Computational region

  • G7:g.region flags -p, -3, -g, and -f are not in sync in various ways: CRS info seems to be much more useful with -p and -3 then -g or -f (e.g. projection: 99 (NAD83(HARN) / North Carolina); datum: nad83harn versus projection=99). The -f flag can't be used by itself unlike the other three. Also -f is actually split over multiple lines (projection and zone are separate). Additionally, a defined string like "xy", "general" and "utm" might be much better than the numbers for the projection value.

C code

  • Replace the "4 spaces for level 1 and 1 tab for level 2" indent by "4 spaces for level 1 and 8 spaces for level 2" which is what we are using in Python code.
  • Define max for DCELL and/or general double somewhere in the library (raster, or for both raster and vector). DBL_MAX and others are used in the code base in various ways.
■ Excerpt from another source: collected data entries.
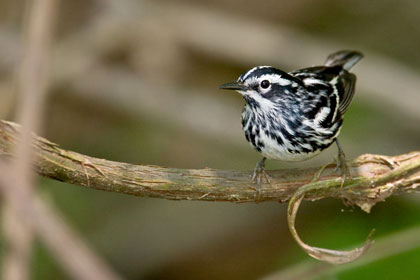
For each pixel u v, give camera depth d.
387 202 11.87
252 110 8.38
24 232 4.29
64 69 13.20
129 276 13.27
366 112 13.55
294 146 8.35
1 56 13.36
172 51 13.95
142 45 13.85
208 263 13.55
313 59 13.88
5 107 10.91
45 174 6.41
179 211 13.59
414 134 13.43
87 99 13.71
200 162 14.34
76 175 6.52
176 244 13.43
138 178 6.77
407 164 7.21
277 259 13.36
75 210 13.36
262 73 8.32
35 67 5.25
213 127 13.29
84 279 3.42
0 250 8.53
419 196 11.62
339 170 7.31
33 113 5.12
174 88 13.71
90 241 13.25
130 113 13.60
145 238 13.41
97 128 14.61
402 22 15.05
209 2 14.97
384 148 13.13
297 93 8.37
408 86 13.27
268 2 15.13
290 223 7.05
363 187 7.26
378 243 9.07
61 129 14.42
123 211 13.70
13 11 14.16
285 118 8.27
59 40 14.25
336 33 15.31
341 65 9.93
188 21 13.97
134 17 13.79
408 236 9.03
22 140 4.52
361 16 15.20
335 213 12.91
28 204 3.59
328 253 6.74
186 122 13.36
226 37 13.99
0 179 3.64
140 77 13.83
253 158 13.34
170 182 6.88
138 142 14.58
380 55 14.80
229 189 7.12
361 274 10.55
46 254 12.01
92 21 14.30
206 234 13.48
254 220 13.50
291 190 7.28
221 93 15.15
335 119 8.55
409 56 15.13
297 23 15.41
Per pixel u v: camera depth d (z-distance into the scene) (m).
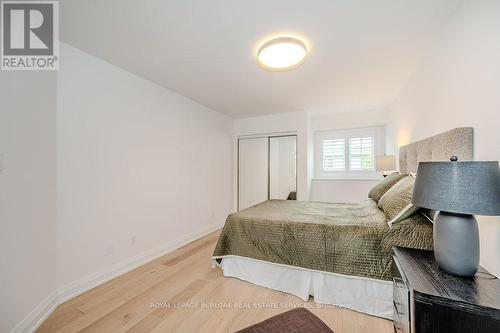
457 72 1.43
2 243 1.25
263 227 1.98
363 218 1.96
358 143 4.00
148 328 1.46
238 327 1.47
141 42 1.82
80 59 1.92
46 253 1.60
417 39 1.76
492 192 0.86
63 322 1.51
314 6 1.41
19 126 1.38
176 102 3.03
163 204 2.79
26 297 1.40
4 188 1.27
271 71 2.28
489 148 1.12
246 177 4.45
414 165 2.23
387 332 1.41
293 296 1.82
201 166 3.54
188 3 1.38
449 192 0.91
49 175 1.64
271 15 1.50
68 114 1.82
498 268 1.08
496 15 1.07
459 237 1.00
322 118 4.18
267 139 4.28
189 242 3.21
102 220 2.08
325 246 1.71
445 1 1.37
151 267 2.37
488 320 0.82
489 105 1.12
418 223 1.54
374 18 1.52
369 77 2.51
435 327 0.88
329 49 1.92
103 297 1.81
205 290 1.91
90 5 1.40
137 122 2.46
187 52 1.99
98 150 2.06
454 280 0.99
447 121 1.59
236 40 1.80
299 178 3.89
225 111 3.96
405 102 2.65
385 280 1.52
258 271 2.00
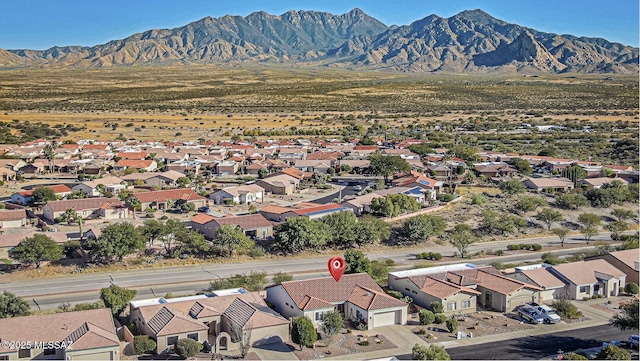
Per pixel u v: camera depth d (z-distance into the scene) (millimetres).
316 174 172750
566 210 140750
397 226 121625
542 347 67250
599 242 118875
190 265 98625
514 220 126562
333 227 110250
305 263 101000
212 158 194250
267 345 67188
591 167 178625
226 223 111625
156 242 107750
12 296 72562
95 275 92375
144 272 94438
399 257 106250
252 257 103312
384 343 68125
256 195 147250
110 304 72875
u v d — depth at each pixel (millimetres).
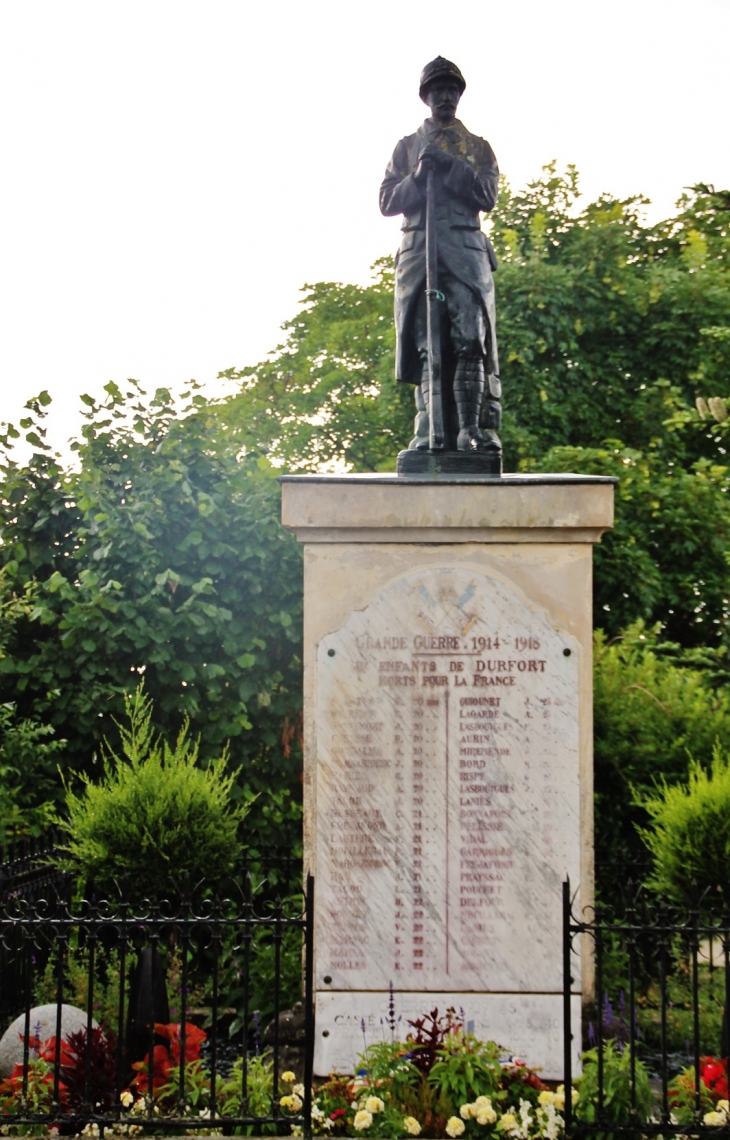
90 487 8891
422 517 6020
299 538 6086
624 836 8547
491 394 6590
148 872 6555
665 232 16891
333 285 22594
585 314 15477
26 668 8641
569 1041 4926
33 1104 5301
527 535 6039
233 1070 6102
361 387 20672
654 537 14031
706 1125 4824
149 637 8617
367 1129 5020
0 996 6484
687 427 15312
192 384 9578
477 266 6449
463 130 6555
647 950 7465
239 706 8797
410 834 5918
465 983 5828
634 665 9219
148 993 5738
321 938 5871
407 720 5980
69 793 6949
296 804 8844
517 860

Possibly HUGE_VAL and/or custom "undefined value" macros should be defined even if it is just for promoting best practice or consistency.

Modules

  • All modules with (pseudo-)random outputs like G7:r.mapcalc with rand() should use seed= to set the seed and -s to get random, non-deterministic result. (This is a blocker since the point is changing interface in a breaking way.)
  • For parser definitions, make label for each option really the primary used one in the code (currently description is usually included, but label is used as primary if available).
  • Parser format and functionality should be changed to:
    • comply with PEP8 for Python (e.g., replace #% by # %)
    • include the high level standard options into --script and perhaps other places
    • create better strings for the high level standard options for use in scripts (e.g., replace option: G_OPT_R_INPUT by something like option: raster_input)
    • include format/version of the interface description in scripts (e.g., format: grass and version: 2.0)
    • add ability to read older versions
    • use existing standard for the format for scripts, e.g., YAML, to make it readable and even writable by standardized tools (even if pre/post processing, like adding # %, would be needed)
    • swap label and description in the modules to simplify documentation on which one will be used (now description is used in code by default but label is primary when present)
    • add OGC/generic descriptions for module and parameters when the module is used out of context of GRASS GIS (goal is to avoid the need for QGIS Processing (and others) to have its own descriptions because of terminology, e.g., map -> layer/file/data)
    • add short module description in imperative (Compute XY) or as a title (XY computation), i.e., move these from wxGUI XMLs to modules themselves (e.g., for r.slope.aspect, wxGUI has Slope and aspect)
  • Consider including simplified modules. We already have r.mapcalc.simple which is useful not only for QGIS Processing etc. but also in GRASS itself, specifically with PyGRASS GridModule. For example, r.slope.aspect in wxGUI says Slope and aspect but in fact it does much more, yet the menu does not indicate that, perhaps a reason to have a basic and advanced versions.
  • Usage of wildcards and regular expressions should be better documented across the interface.
    • g.list and others have "bash wildcards" (aka glob) as default and then come with flags to turn on basic and extended regular expressions. BRE and ERE (POSIX or GNU) are mysterious and misleading for users not well versed in Unix history.
    • GUI tends to use Python re package.
    • In addition to it, users get in contact with SQL (e.g. LIKE, GLOB and REGEX in SQLite).
    • Examples in the interface seems to be a must regardless of the naming.
  • Default memory limit (option memory=) should be increased from the current 300MB. We may also consider using GB instead or including unit, and potentially we can also use actual MB not MiB or at least be clear about it.

Raster library

  • organization of raster file storage layout: have one raster folder per map like for vector data or raster3D
    • for fp maps: move fcell to cell, eliminating empty cell file
  • implement GRASS_RASTER_TMPDIR_MAPSET like it exists for vector data (GRASS_VECTOR_TMPDIR_MAPSET), i.e. change all .tmp/ to variable in source code in init/grass.py, gis/open.c, gis/file_name.c, raster library
  • maintain history as it is already for vector maps
  • synchronize metadata between raster and vector maps
  • keep track of open raster maps (already done in the R structure)
  • Storage in tiles instead of by row (See Grass7/RasterLib)
  • Merge NULL file into main data array (See Grass7/RasterLib)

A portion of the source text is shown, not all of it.